Proximity zones and buffer analysis: Thresholding a distance map at a specific value creates a buffer zone — the set of all pixels within that distance of the objects. This is equivalent to morphological dilation by that distance but computed continuously rather than for a single integer value. A distance map thus encodes all possible dilation distances simultaneously, enabling flexible proximity analysis without rerunning the dilation at each distance.

Nearest-neighbor statistics: For two sets of objects (e.g., tumor cells and immune cells), the distance from each tumor cell's centroid to the nearest immune cell can be read directly from the immune cell distance map.
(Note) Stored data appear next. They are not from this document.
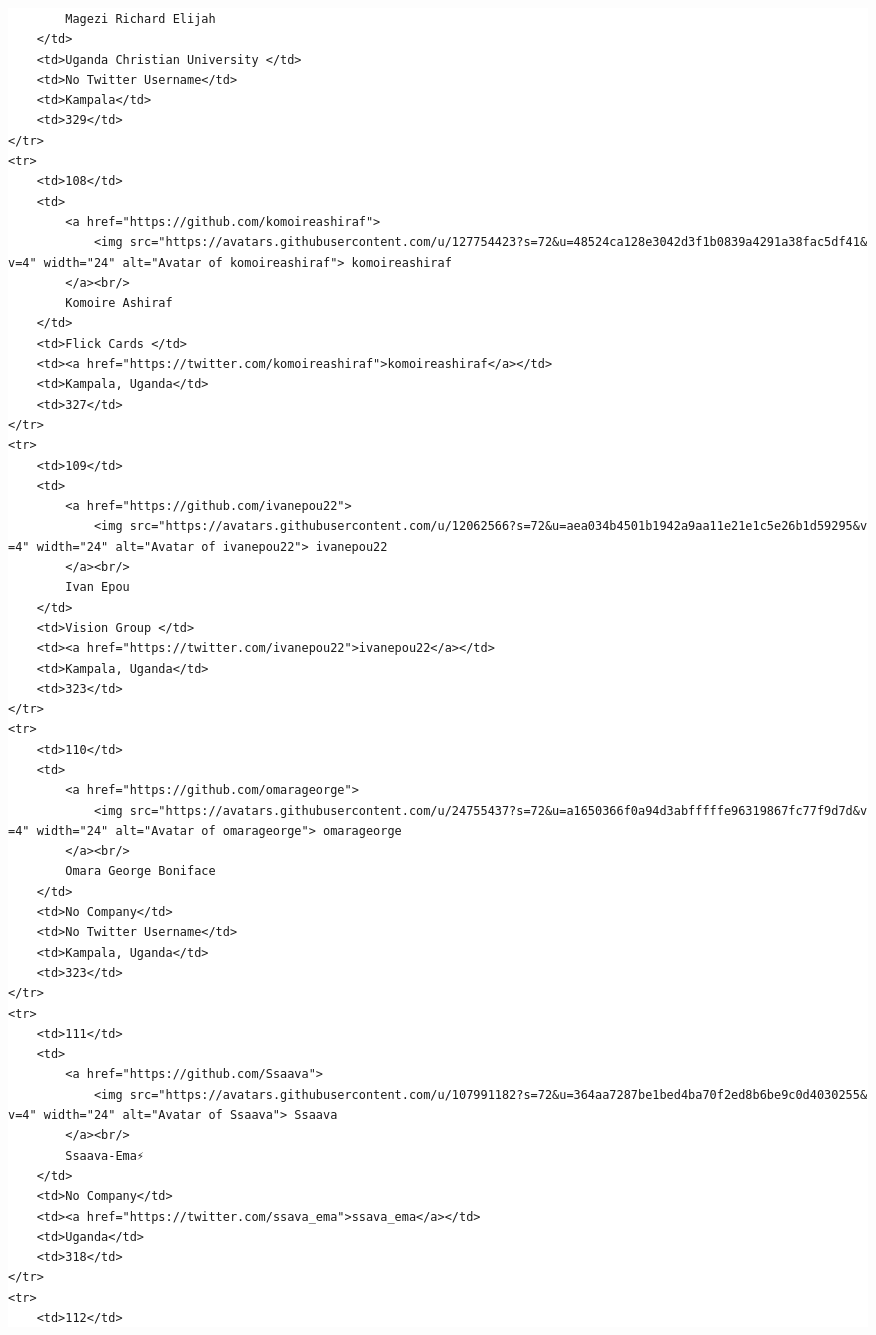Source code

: 			Magezi Richard Elijah
		</td>
		<td>Uganda Christian University </td>
		<td>No Twitter Username</td>
		<td>Kampala</td>
		<td>329</td>
	</tr>
	<tr>
		<td>108</td>
		<td>
			<a href="https://github.com/komoireashiraf">
				<img src="https://avatars.githubusercontent.com/u/127754423?s=72&u=48524ca128e3042d3f1b0839a4291a38fac5df41&v=4" width="24" alt="Avatar of komoireashiraf"> komoireashiraf
			</a><br/>
			Komoire Ashiraf
		</td>
		<td>Flick Cards </td>
		<td><a href="https://twitter.com/komoireashiraf">komoireashiraf</a></td>
		<td>Kampala, Uganda</td>
		<td>327</td>
	</tr>
	<tr>
		<td>109</td>
		<td>
			<a href="https://github.com/ivanepou22">
				<img src="https://avatars.githubusercontent.com/u/12062566?s=72&u=aea034b4501b1942a9aa11e21e1c5e26b1d59295&v=4" width="24" alt="Avatar of ivanepou22"> ivanepou22
			</a><br/>
			Ivan Epou
		</td>
		<td>Vision Group </td>
		<td><a href="https://twitter.com/ivanepou22">ivanepou22</a></td>
		<td>Kampala, Uganda</td>
		<td>323</td>
	</tr>
	<tr>
		<td>110</td>
		<td>
			<a href="https://github.com/omarageorge">
				<img src="https://avatars.githubusercontent.com/u/24755437?s=72&u=a1650366f0a94d3abfffffe96319867fc77f9d7d&v=4" width="24" alt="Avatar of omarageorge"> omarageorge
			</a><br/>
			Omara George Boniface
		</td>
		<td>No Company</td>
		<td>No Twitter Username</td>
		<td>Kampala, Uganda</td>
		<td>323</td>
	</tr>
	<tr>
		<td>111</td>
		<td>
			<a href="https://github.com/Ssaava">
				<img src="https://avatars.githubusercontent.com/u/107991182?s=72&u=364aa7287be1bed4ba70f2ed8b6be9c0d4030255&v=4" width="24" alt="Avatar of Ssaava"> Ssaava
			</a><br/>
			Ssaava-Ema⚡
		</td>
		<td>No Company</td>
		<td><a href="https://twitter.com/ssava_ema">ssava_ema</a></td>
		<td>Uganda</td>
		<td>318</td>
	</tr>
	<tr>
		<td>112</td>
The distribution of these nearest-neighbor distances characterizes the spatial relationship between the two populations: a narrow distribution centered on small distances indicates close spatial association; a wide distribution centered on large distances indicates spatial separation.

Analyzing immune cell infiltration as a function of distance from the tumor boundary:

1. Create a tumor mask from CK+ cells (binary: tumor vs. non-tumor)
2. Compute Outside Distance Map from the tumor mask → every pixel now encodes its distance from the nearest tumor cell
3. Bin immune cells by their distance value: 0-20 µm, 20-50 µm, 50-100 µm, 100+ µm from tumor
4. Compute immune cell density in each distance bin

Result: An immune infiltration profile showing how immune cell density changes with distance from the tumor boundary — high at the margin (immune-inflamed), low everywhere (immune-desert), or high only at distance (immune-excluded).